(Stored dataset items)
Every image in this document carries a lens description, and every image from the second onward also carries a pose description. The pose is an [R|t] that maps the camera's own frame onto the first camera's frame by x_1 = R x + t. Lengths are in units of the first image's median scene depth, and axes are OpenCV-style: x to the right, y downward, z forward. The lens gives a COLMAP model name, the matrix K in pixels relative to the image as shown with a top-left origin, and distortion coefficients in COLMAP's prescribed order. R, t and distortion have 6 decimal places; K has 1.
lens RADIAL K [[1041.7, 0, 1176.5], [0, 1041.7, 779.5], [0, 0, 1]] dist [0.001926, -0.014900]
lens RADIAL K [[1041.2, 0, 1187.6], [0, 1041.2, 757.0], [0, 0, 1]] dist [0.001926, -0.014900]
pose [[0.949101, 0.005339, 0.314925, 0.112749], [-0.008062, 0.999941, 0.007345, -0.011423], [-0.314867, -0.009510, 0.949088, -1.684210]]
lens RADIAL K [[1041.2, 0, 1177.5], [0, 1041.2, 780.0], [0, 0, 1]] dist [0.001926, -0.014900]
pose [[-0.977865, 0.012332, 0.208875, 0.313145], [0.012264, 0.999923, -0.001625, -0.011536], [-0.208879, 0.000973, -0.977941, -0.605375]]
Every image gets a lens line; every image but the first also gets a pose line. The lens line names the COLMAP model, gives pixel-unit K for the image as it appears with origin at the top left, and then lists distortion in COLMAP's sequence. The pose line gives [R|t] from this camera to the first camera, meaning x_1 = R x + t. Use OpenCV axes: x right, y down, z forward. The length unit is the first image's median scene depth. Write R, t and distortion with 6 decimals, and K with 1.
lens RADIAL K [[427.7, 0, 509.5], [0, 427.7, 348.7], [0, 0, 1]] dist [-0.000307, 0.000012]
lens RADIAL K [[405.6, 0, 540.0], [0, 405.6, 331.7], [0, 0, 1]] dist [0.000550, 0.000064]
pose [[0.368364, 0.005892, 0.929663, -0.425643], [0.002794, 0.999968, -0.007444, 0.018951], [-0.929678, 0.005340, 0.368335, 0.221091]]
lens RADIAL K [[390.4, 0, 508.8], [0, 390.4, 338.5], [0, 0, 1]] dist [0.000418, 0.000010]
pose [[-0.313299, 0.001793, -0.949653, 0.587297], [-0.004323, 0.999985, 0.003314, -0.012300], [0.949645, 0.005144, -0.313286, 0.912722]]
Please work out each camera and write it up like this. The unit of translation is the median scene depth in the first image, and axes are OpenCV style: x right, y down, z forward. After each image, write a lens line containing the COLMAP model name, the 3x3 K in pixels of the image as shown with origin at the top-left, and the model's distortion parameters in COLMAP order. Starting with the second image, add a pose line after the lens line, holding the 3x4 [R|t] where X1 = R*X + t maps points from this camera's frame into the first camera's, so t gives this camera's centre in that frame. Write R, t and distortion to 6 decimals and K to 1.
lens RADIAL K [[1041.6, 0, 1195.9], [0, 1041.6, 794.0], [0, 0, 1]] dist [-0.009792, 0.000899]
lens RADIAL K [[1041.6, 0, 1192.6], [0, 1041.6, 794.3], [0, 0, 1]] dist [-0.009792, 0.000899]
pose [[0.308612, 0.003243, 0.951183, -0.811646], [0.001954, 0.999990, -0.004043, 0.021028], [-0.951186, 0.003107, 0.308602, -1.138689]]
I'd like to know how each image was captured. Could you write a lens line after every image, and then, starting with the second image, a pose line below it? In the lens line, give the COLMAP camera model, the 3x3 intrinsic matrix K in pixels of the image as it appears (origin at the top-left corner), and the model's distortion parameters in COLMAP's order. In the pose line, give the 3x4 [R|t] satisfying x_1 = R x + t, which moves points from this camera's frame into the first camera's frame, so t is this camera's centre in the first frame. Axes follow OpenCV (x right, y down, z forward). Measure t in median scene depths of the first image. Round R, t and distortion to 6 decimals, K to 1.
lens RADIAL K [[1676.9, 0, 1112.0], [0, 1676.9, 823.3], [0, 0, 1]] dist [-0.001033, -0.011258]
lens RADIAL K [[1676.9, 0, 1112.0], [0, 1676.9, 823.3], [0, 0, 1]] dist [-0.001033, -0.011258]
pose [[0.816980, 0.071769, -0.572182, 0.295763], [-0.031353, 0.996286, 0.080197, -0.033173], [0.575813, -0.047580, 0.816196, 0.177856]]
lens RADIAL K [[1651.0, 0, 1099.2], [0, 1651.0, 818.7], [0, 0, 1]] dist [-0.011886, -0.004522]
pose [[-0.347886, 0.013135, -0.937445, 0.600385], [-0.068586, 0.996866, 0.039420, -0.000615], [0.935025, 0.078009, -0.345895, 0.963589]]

TASK REQUIREMENTS:
When you reach this point, go back and write out each record above exactly.

RESPONSE:
Every image in this document carries a lens description, and every image from the second onward also carries a pose description. The pose is an [R|t] that maps the camera's own frame onto the first camera's frame by x_1 = R x + t. Lengths are in units of the first image's median scene depth, and axes are OpenCV-style: x to the right, y downward, z forward. The lens gives a COLMAP model name, the matrix K in pixels relative to the image as shown with a top-left origin, and distortion coefficients in COLMAP's prescribed order. R, t and distortion have 6 decimal places; K has 1.
lens RADIAL K [[1041.7, 0, 1176.5], [0, 1041.7, 779.5], [0, 0, 1]] dist [0.001926, -0.014900]
lens RADIAL K [[1041.2, 0, 1187.6], [0, 1041.2, 757.0], [0, 0, 1]] dist [0.001926, -0.014900]
pose [[0.949101, 0.005339, 0.314925, 0.112749], [-0.008062, 0.999941, 0.007345, -0.011423], [-0.314867, -0.009510, 0.949088, -1.684210]]
lens RADIAL K [[1041.2, 0, 1177.5], [0, 1041.2, 780.0], [0, 0, 1]] dist [0.001926, -0.014900]
pose [[-0.977865, 0.012332, 0.208875, 0.313145], [0.012264, 0.999923, -0.001625, -0.011536], [-0.208879, 0.000973, -0.977941, -0.605375]]
Every image gets a lens line; every image but the first also gets a pose line. The lens line names the COLMAP model, gives pixel-unit K for the image as it appears with origin at the top left, and then lists distortion in COLMAP's sequence. The pose line gives [R|t] from this camera to the first camera, meaning x_1 = R x + t. Use OpenCV axes: x right, y down, z forward. The length unit is the first image's median scene depth. Write R, t and distortion with 6 decimals, and K with 1.
lens RADIAL K [[427.7, 0, 509.5], [0, 427.7, 348.7], [0, 0, 1]] dist [-0.000307, 0.000012]
lens RADIAL K [[405.6, 0, 540.0], [0, 405.6, 331.7], [0, 0, 1]] dist [0.000550, 0.000064]
pose [[0.368364, 0.005892, 0.929663, -0.425643], [0.002794, 0.999968, -0.007444, 0.018951], [-0.929678, 0.005340, 0.368335, 0.221091]]
lens RADIAL K [[390.4, 0, 508.8], [0, 390.4, 338.5], [0, 0, 1]] dist [0.000418, 0.000010]
pose [[-0.313299, 0.001793, -0.949653, 0.587297], [-0.004323, 0.999985, 0.003314, -0.012300], [0.949645, 0.005144, -0.313286, 0.912722]]
Please work out each camera and write it up like this. The unit of translation is the median scene depth in the first image, and axes are OpenCV style: x right, y down, z forward. After each image, write a lens line containing the COLMAP model name, the 3x3 K in pixels of the image as shown with origin at the top-left, and the model's distortion parameters in COLMAP order. Starting with the second image, add a pose line after the lens line, holding the 3x4 [R|t] where X1 = R*X + t maps points from this camera's frame into the first camera's, so t gives this camera's centre in that frame. Write R, t and distortion to 6 decimals and K to 1.
lens RADIAL K [[1041.6, 0, 1195.9], [0, 1041.6, 794.0], [0, 0, 1]] dist [-0.009792, 0.000899]
lens RADIAL K [[1041.6, 0, 1192.6], [0, 1041.6, 794.3], [0, 0, 1]] dist [-0.009792, 0.000899]
pose [[0.308612, 0.003243, 0.951183, -0.811646], [0.001954, 0.999990, -0.004043, 0.021028], [-0.951186, 0.003107, 0.308602, -1.138689]]
I'd like to know how each image was captured. Could you write a lens line after every image, and then, starting with the second image, a pose line below it? In the lens line, give the COLMAP camera model, the 3x3 intrinsic matrix K in pixels of the image as it appears (origin at the top-left corner), and the model's distortion parameters in COLMAP's order. In the pose line, give the 3x4 [R|t] satisfying x_1 = R x + t, which moves points from this camera's frame into the first camera's frame, so t is this camera's centre in the first frame. Axes follow OpenCV (x right, y down, z forward). Measure t in median scene depths of the first image. Round R, t and distortion to 6 decimals, K to 1.
lens RADIAL K [[1676.9, 0, 1112.0], [0, 1676.9, 823.3], [0, 0, 1]] dist [-0.001033, -0.011258]
lens RADIAL K [[1676.9, 0, 1112.0], [0, 1676.9, 823.3], [0, 0, 1]] dist [-0.001033, -0.011258]
pose [[0.816980, 0.071769, -0.572182, 0.295763], [-0.031353, 0.996286, 0.080197, -0.033173], [0.575813, -0.047580, 0.816196, 0.177856]]
lens RADIAL K [[1651.0, 0, 1099.2], [0, 1651.0, 818.7], [0, 0, 1]] dist [-0.011886, -0.004522]
pose [[-0.347886, 0.013135, -0.937445, 0.600385], [-0.068586, 0.996866, 0.039420, -0.000615], [0.935025, 0.078009, -0.345895, 0.963589]]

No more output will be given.